I would say that you can always make a power rule problem into a chain rule problem in an unenlightening way. Yes, if $f(x) = x^n$, then we can define $g(x) = x$, so that $$ \frac{d}{dx}f(x) = \frac{d}{dx}f(g(x)) = f'(g(x))g'(x) = n [g(x)]^{n-1} \cdot 1 = nx^{n-1} $$ Note, however, that we would need to know the power rule in order to find the "outer" derivative $f'(x)$.
Slightly more interesting is the fact that if $f(x) = x^n$ and $g(x) = x^m$, then we can write $$ \frac{d}{dx}x^{mn} = \frac{d}{dx}(x^m)^n = \frac{d}{dx}f(g(x)) = n[g(x)]^{n-1} g'(x) = n[x^{m}]^{n-1} \cdot mx^{m-1} =\\ (mn)x^{m(n-1) + m-1} = (mn)x^{mn - 1} $$ Of course, it is easier to use the power rule outright.

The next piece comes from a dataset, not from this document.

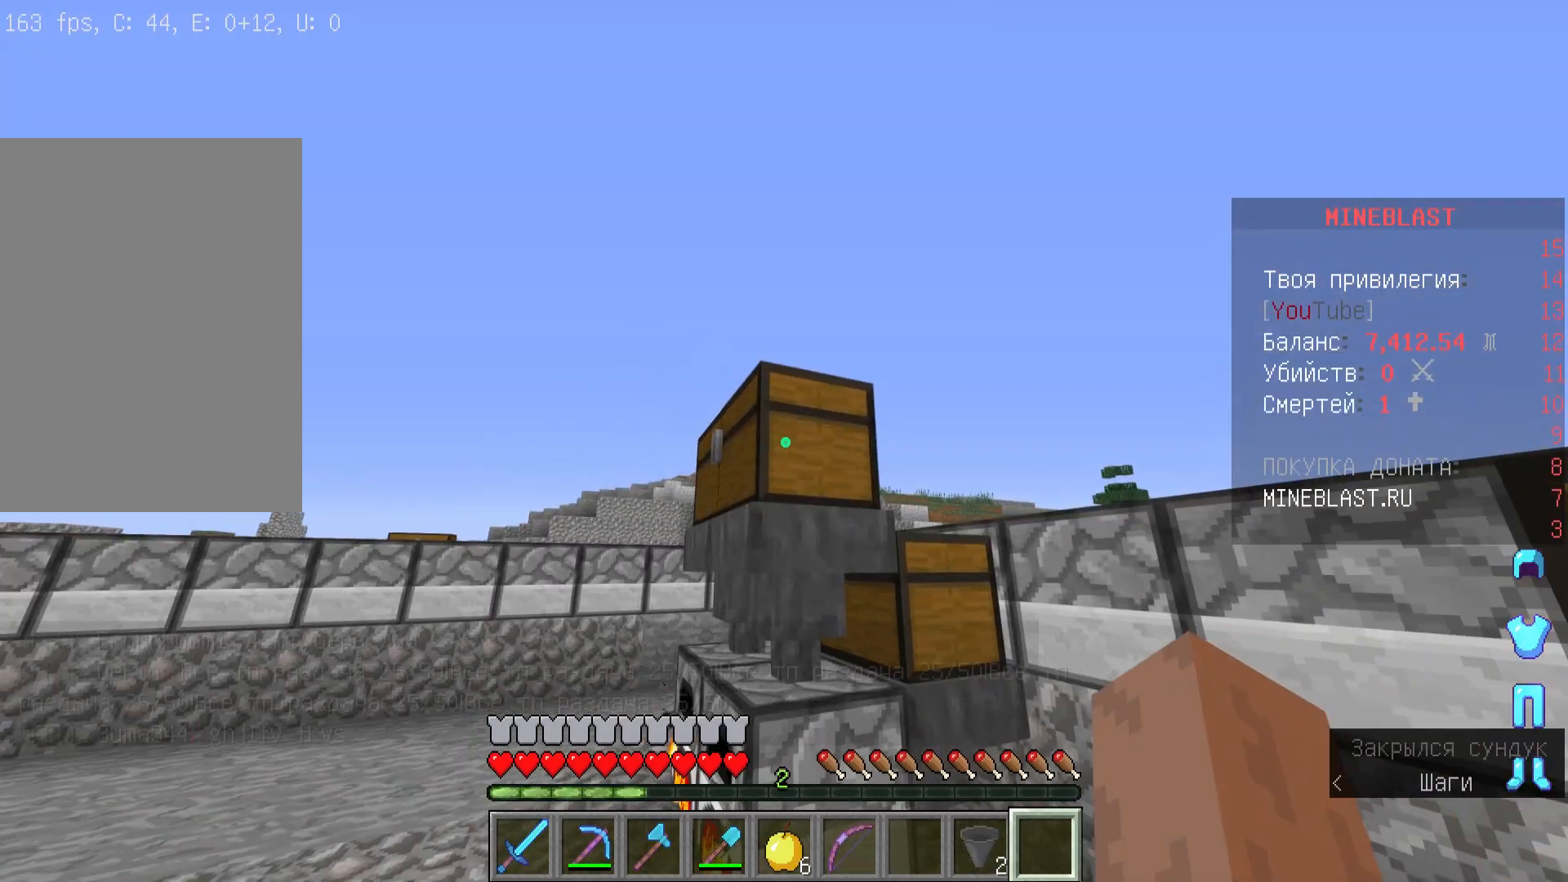
{"keys": [], "mouse": [], "events": []}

We could derive the power rule (for real numbers $n$) using the chain rule together with the rule $\frac{d}{dx} \ln(x)= \frac 1x$. In particular, if we define $y = x^n$, we can use "logarithmic differentiation". $$ y = x^n \implies\\ \ln(y) = \ln(x^n) \implies\\ \ln(y) = n\ln(x) \implies\\ \frac{d}{dx}\ln(y) = \frac{d}{dx}n \ln(x) \implies\\ \frac{1}y \frac{dy}{dx} = \frac{n}{x} \implies\\ \frac{dy}{dx} = \frac{ny}{x} $$ If we substitute $y$ back in, we find $$ \frac{dy}{dx} = \frac{n(x^n)}{x} = nx^{n-1} $$
We could also derive the power rule (for integers $n$) using just the multivariate chain rule. In particular, define $$ f(x_1,\dots,x_n) = \prod_{k=1}^n x_n, \quad g(t) = (t,\dots,t) $$ We then find that $$ \frac{\partial f}{\partial x_k} = \frac{1}{x_k} \prod_{k=1}^n x_n, \qquad g'(t) = (1,\dots,1) $$ It therefore follows that $$ \frac{d}{dt}f(g(t)) = \sum_{k=1}^n \frac{\partial f}{\partial x_k}(g(t)) \cdot g'(t) = \cdots = nt^{n-1} $$ so that's kind of neat.